Drastici cambiamenti di dieta

Uno studio americano rivela le basi molecolari dell’evoluzione di diversi tipi di diete nei moscerini

Cambiare la propria dieta, si sa, è difficile. Soprattutto se si passa a un’alimentazione esclusivamente vegetariana. Se ciò è vero a livello individuale, lo è ancora di più a livello di specie, eppure simili transizioni sono avvenute nel corso dell’evoluzione. È il caso, per esempio, dei moscerini del genere Scaptomyza, strettamente imparentati con i più celebri moscerini della frutta (Drosophila melanogaster), con i quali condividono un antenato comune che si nutriva di microbi ma dai quali si distinguono proprio per il tipo di dieta. D. melanogaster si nutre infatti di lieviti e batteri che crescono su frutti troppo maturi o in via di decomposizione, mentre i suoi cugini del genere Scaptomyza pasteggiano con i tessuti delle foglie delle piante.

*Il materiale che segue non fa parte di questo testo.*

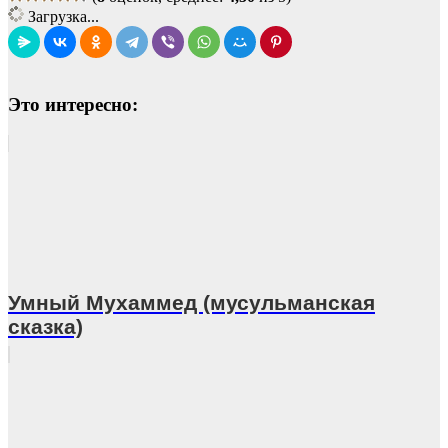
Загрузка...
Это интересно:
Умный Мухаммед (мусульманская
сказка)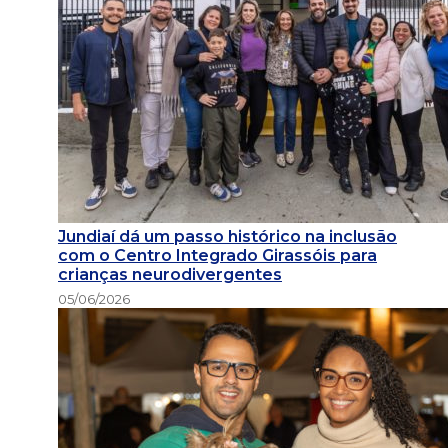
Jundiaí dá um passo histórico na inclusão
com o Centro Integrado Girassóis para
crianças neurodivergentes
05/06/2026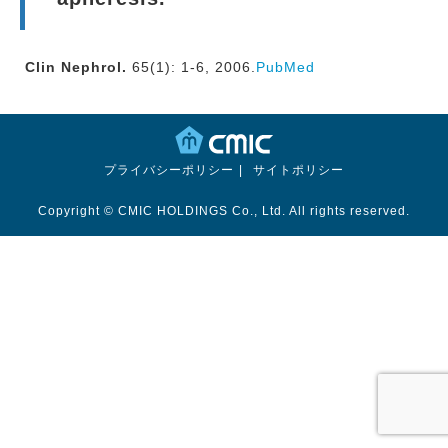
Clin Nephrol.
65(1): 1-6, 2006.
PubMed
プライバシーポリシー
サイトポリシー
Copyright © CMIC HOLDINGS Co., Ltd. All rights reserved.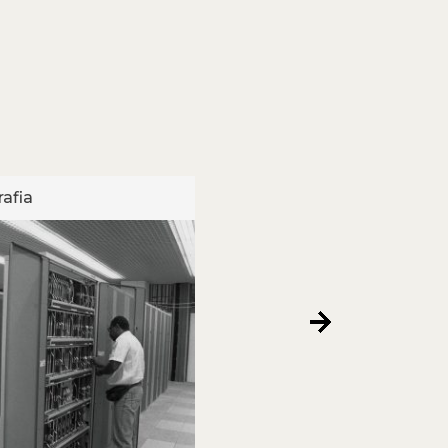
afia
Fotografia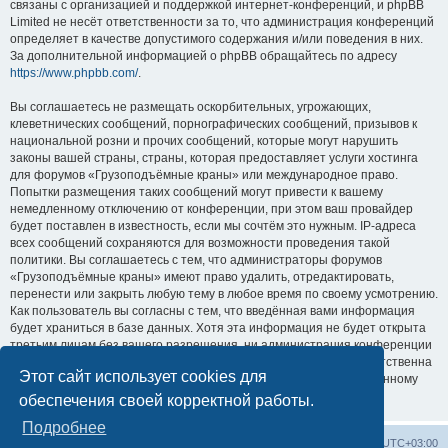
связаны с организацией и поддержкой интернет-конференций, и phpBB
Limited не несёт ответственности за то, что администрация конференций
определяет в качестве допустимого содержания и/или поведения в них.
За дополнительной информацией о phpBB обращайтесь по адресу
https://www.phpbb.com/
.
Вы соглашаетесь не размещать оскорбительных, угрожающих,
клеветнических сообщений, порнографических сообщений, призывов к
национальной розни и прочих сообщений, которые могут нарушить
законы вашей страны, страны, которая предоставляет услуги хостинга
для форумов «Грузоподъёмные краны» или международное право.
Попытки размещения таких сообщений могут привести к вашему
немедленному отключению от конференции, при этом ваш провайдер
будет поставлен в известность, если мы сочтём это нужным. IP-адреса
всех сообщений сохраняются для возможности проведения такой
политики. Вы соглашаетесь с тем, что администраторы форумов
«Грузоподъёмные краны» имеют право удалить, отредактировать,
перенести или закрыть любую тему в любое время по своему усмотрению.
Как пользователь вы согласны с тем, что введённая вами информация
будет храниться в базе данных. Хотя эта информация не будет открыта
третьим лицам без вашего разрешения, ни администрация конференции
«Грузоподъёмные краны», ни phpBB Limited не может быть ответственна
Этот сайт использует cookies для
за действия хакеров, которые могут привести к несанкционированному
доступу к ней.
обеспечения своей корректной работы.
Подробнее
Центральный сайт
Список форумов
Часовой пояс:
UTC+03:00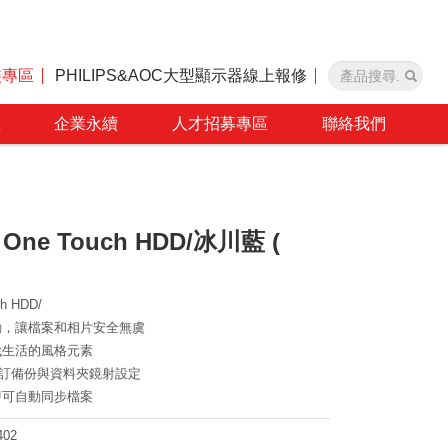
裝專區
PHILIPS&AOC大型顯示器線上報修
區
企業永續
人才招募專區
聯絡我們
 One Touch HDD/冰川藍 (
h HDD/
動，讓檔案和相片安全無虞
代生活的風格元素
自訂備份與資料夾鏡射設定
即可自動同步檔案
402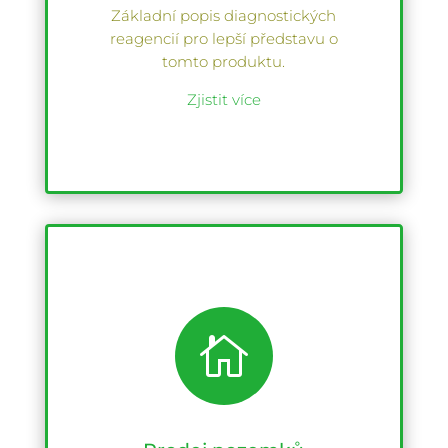
Základní popis diagnostických
reagencií pro lepší představu o
tomto produktu.
Zjistit více


Attratti da questa differenza alimentare, un gruppo di ricercatori dell’Università dell’Arizona ha cercato di capire quali processi evolutivi fossero alla base di un simile cambiamento di dieta, confrontando una di queste specie vegetariane, Scaptomyza flava, con D. melanogaster. I risultati del loro studio sono stati recentemente pubblicati su PNAS.

Combinando misure neurologiche dell’attività elettrica delle antenne e test comportamentali, hanno così scoperto che l’odore del lievito che cresce sui frutti in decomposizione stimola una forte risposta in D. melanogaster, ma lascia indifferente S. flava, la quale si è invece rivelata essere molto attratta da odori caratteristici delle piante ricche di foglie vive.

Sulla base di queste prime osservazioni, i ricercatori hanno quindi ipotizzato che ci fossero differenze fra le due specie a livello dei geni coinvolti nel sistema olfattivo. Il sequenziamento del genoma di S. flava e un serie di analisi comparative hanno rivelato che in effetti è proprio così: i geni codificanti per i recettori olfattivi che rendono D. melanogaster sensibile al lievito sono assenti oppure diventati pseudogeni – cioè geni non più in grado di codificare proteine o di essere attivi – in S. flava.

Ciò rappresenta un primo elemento necessario, ma non sufficiente, a spiegare il cambio di dieta. Si tratta infatti di una perdita di funzione che, in questo caso, chiarisce solo parte della storia, e cioè il disinteresse di S. flava per i lieviti e i frutti in decomposizione. Ma gli autori dello studio non si sono fermati qui e hanno anche scoperto che una combinazione di duplicazioni geniche e selezione naturale positiva ha portato a una divergenza evolutiva in un gene, Or67b. Questo gene codifica per una proteina la cui presenza rende i neuroni sensori olfattivi di S. flava sensibili ai composti volatili prodotti dalle foglie verdi di cui questi moscerini si nutrono.

La perdita dei recettori per l’odore del lievito si combina quindi con l’acquisizione della sensibilità olfattiva a un diverso tipo di cibo. Una combinazione di eventi molecolari che ha contribuito all’evoluzione di una nuova specie di moscerini, dotata di abitudini alimentari diverse da quelle dei suoi antenati.